• TEXT PROVIDED:
◆ ◆ ◆

Calendar

1/2020

GTC/UnB + EFFA/UFG joint seminar

The Theoretical Computer Science Group of University of Brasília (GTC-UnB) in association with the Formal Structures, Foundations and Applications Group of Federal University of Goiás (EFFA/UFG) invite you to participate in our webinars, with talks on topics related to Foundations of Computer Science and Mathematics.

December, 11th

Symbolic Techniques for Proximity Relations

Temur Kutsia

Johannes Kepler University Linz

Abstract: Proximity relations are binary fuzzy relations that satisfy reflexivity and symmetry properties but are not transitive. They induce the notion of distance between function symbols, which is further extended to terms. In this context, the notion of equality between terms is replaced by "sufficient closeness". We consider three fundamental symbolic computation problems for proximity relations: unification, matching, and anti-unification, present algorithms to solve them, and discuss their properties.


Horário: 10:30 (UTC-3)

◆ ◆ ◆

• DATA EXTRACT:
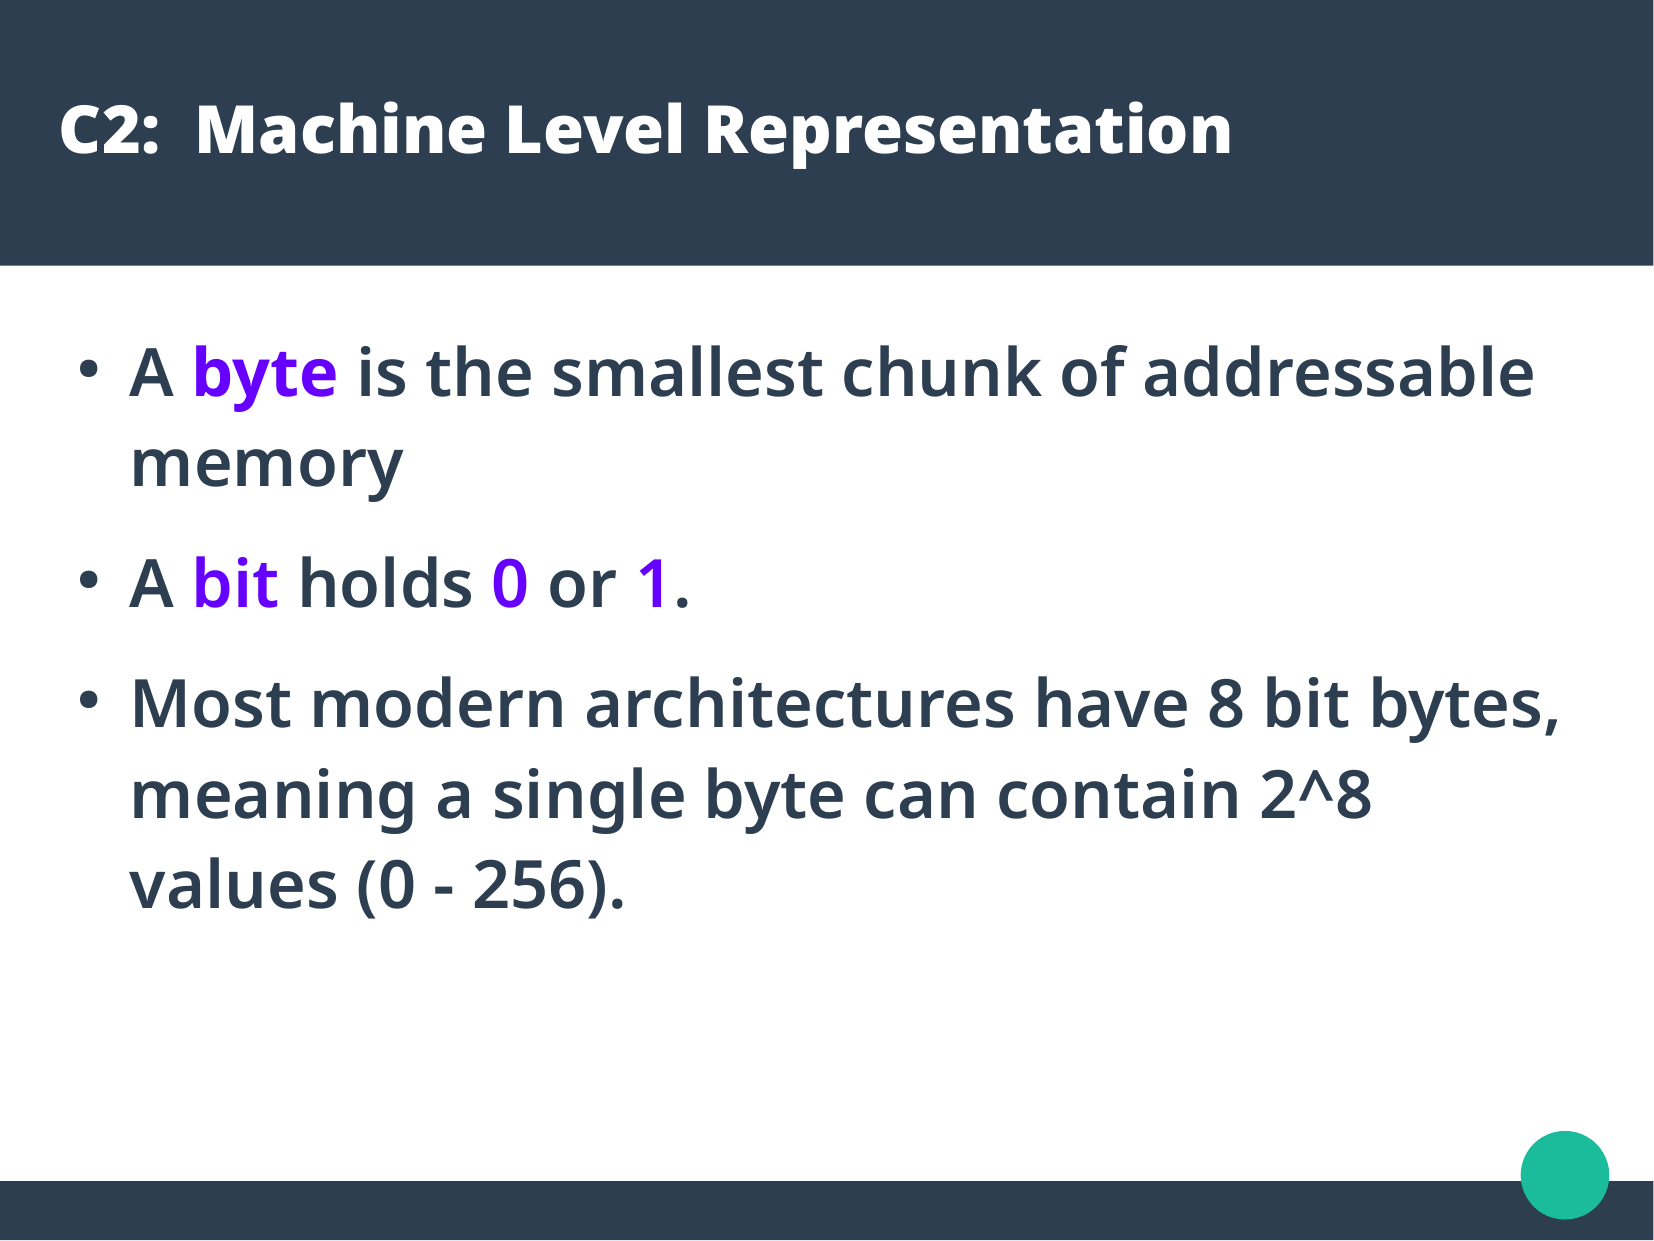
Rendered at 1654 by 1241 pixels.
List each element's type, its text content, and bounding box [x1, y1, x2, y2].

◆ ◆ ◆

• WHAT TO DO:
1. Condense the paragraph of the seminar calendar that begins "Abstract: Proximity relations are" into a short bulleted list that keeps its main facts.
2. According to the seminar calendar, what university is Temur Kutsia from?
3. Duplicate the section of the seminar calendar that opens with the words containing "December, 11th" and closes with "discuss their properties.".
The data has no connection to the seminar calendar.

• THE SOLUTIONS:
1.
- Proximity relations are binary fuzzy relations that are reflexive and symmetric but not transitive.
- They induce a distance between function symbols, which extends to terms.
- "Sufficient closeness" replaces equality between terms.
- Three problems are considered (unification, matching, and anti-unification), with algorithms to solve them and a discussion of their properties.

2. Johannes Kepler University Linz.

3.
December, 11th

Symbolic Techniques for Proximity Relations

Temur Kutsia

Johannes Kepler University Linz

Abstract: Proximity relations are binary fuzzy relations that satisfy reflexivity and symmetry properties but are not transitive. They induce the notion of distance between function symbols, which is further extended to terms. In this context, the notion of equality between terms is replaced by "sufficient closeness". We consider three fundamental symbolic computation problems for proximity relations: unification, matching, and anti-unification, present algorithms to solve them, and discuss their properties.